* [TASK BRIEF]:
Return, unchanged, every line in the items below from the line containing "Integratore Biologico Liquido" down to the end of the items, with both ends included. Leave the pictures out of your answer.

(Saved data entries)
* * *

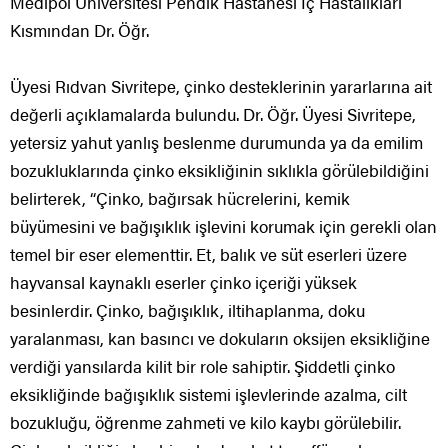
Medipol Üniversitesi Pendik Hastanesi İç Hastalıkları
Kısmından Dr. Öğr.
Üyesi Rıdvan Sivritepe, çinko desteklerinin yararlarına ait
değerli açıklamalarda bulundu. Dr. Öğr. Üyesi Sivritepe,
yetersiz yahut yanlış beslenme durumunda ya da emilim
bozukluklarında çinko eksikliğinin sıklıkla görülebildiğini
belirterek, “Çinko, bağırsak hücrelerini, kemik
büyümesini ve bağışıklık işlevini korumak için gerekli olan
temel bir eser elementtir. Et, balık ve süt eserleri üzere
hayvansal kaynaklı eserler çinko içeriği yüksek
besinlerdir. Çinko, bağışıklık, iltihaplanma, doku
yaralanması, kan basıncı ve dokuların oksijen eksikliğine
verdiği yansılarda kilit bir role sahiptir. Şiddetli çinko
eksikliğinde bağışıklık sistemi işlevlerinde azalma, cilt
bozukluğu, öğrenme zahmeti ve kilo kaybı görülebilir.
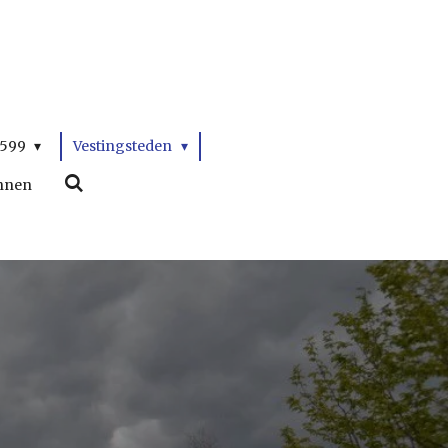
1599
Vestingsteden
nnen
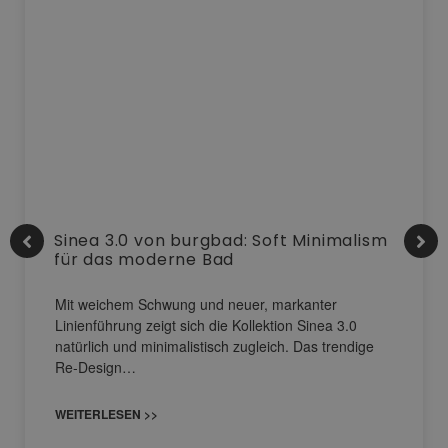
Sinea 3.0 von burgbad: Soft Minimalism
für das moderne Bad
Mit weichem Schwung und neuer, markanter
Linienführung zeigt sich die Kollektion Sinea 3.0
natürlich und minimalistisch zugleich. Das trendige
Re-Design…
WEITERLESEN >>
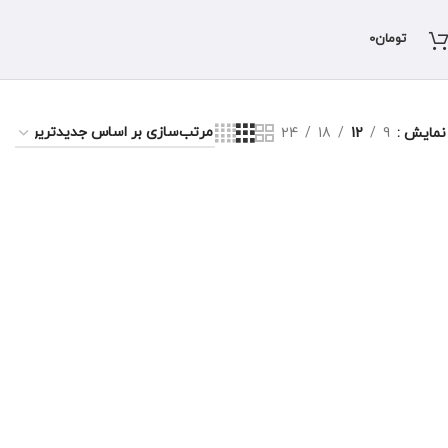
تومان
0
نمایش
9
12
18
24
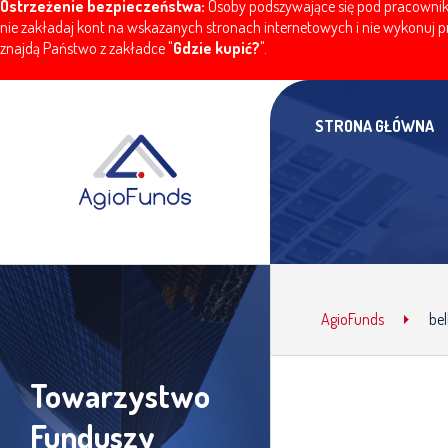
Ostrzeżenie bezpieczeństwa:
Osoby podszywające się pod pracownikó
nie zakładaj kont na wskazanych stronach internetowych i nie wykonuj pr
znajdą Państwo z zakładce "
Gdzie kupić?
".
STRONA GŁÓWNA
AgioFunds
be
Towarzystwo
Funduszy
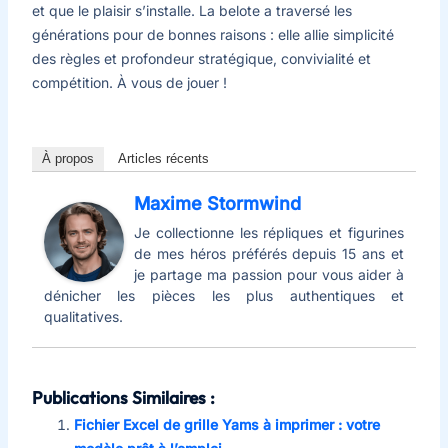
et que le plaisir s’installe. La belote a traversé les
générations pour de bonnes raisons : elle allie simplicité
des règles et profondeur stratégique, convivialité et
compétition. À vous de jouer !
À propos
Articles récents
Maxime Stormwind
Je collectionne les répliques et figurines
de mes héros préférés depuis 15 ans et
je partage ma passion pour vous aider à
dénicher les pièces les plus authentiques et
qualitatives.
Publications Similaires :
Fichier Excel de grille Yams à imprimer : votre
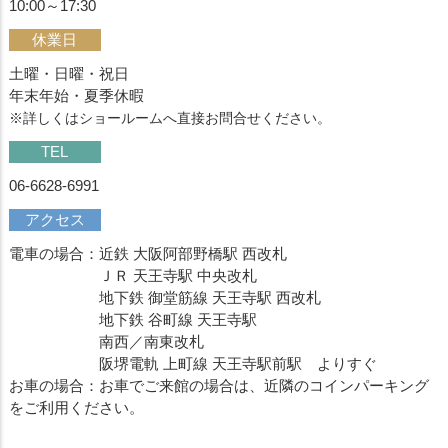
10:00～17:30
休業日
土曜・日曜・祝日
年末年始・夏季休暇
※詳しくはショールームへ直接お問合せください。
TEL
06-6628-6991
アクセス
電車の場合：近鉄 大阪阿部野橋駅 西改札
ＪＲ 天王寺駅 中央改札
地下鉄 御堂筋線 天王寺駅 西改札
地下鉄 谷町線 天王寺駅
南西／南東改札
阪堺電軌 上町線 天王寺駅前駅 よりすぐ
お車の場合：お車でご来館の場合は、近隣のコインパーキング
をご利用ください。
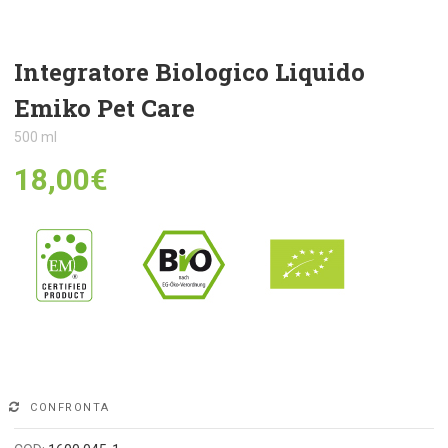
Integratore Biologico Liquido
Emiko Pet Care
500 ml
18,00
€
Alternative:
CONFRONTA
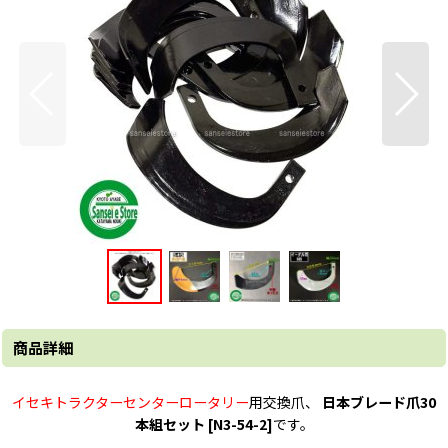
商品詳細
イセキトラクターセンターロータリー
用交換爪、
日本ブレード爪30
本組セット [N3-54-2]
です。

* * *

* [RESULT BELOW]:
Integratore Biologico Liquido
Emiko Pet Care
500 ml
18,00
€
Alternative:
CONFRONTA
商品詳細
イセキトラクターセンターロータリー
用交換爪、
日本ブレード爪30
本組セット [N3-54-2]
です。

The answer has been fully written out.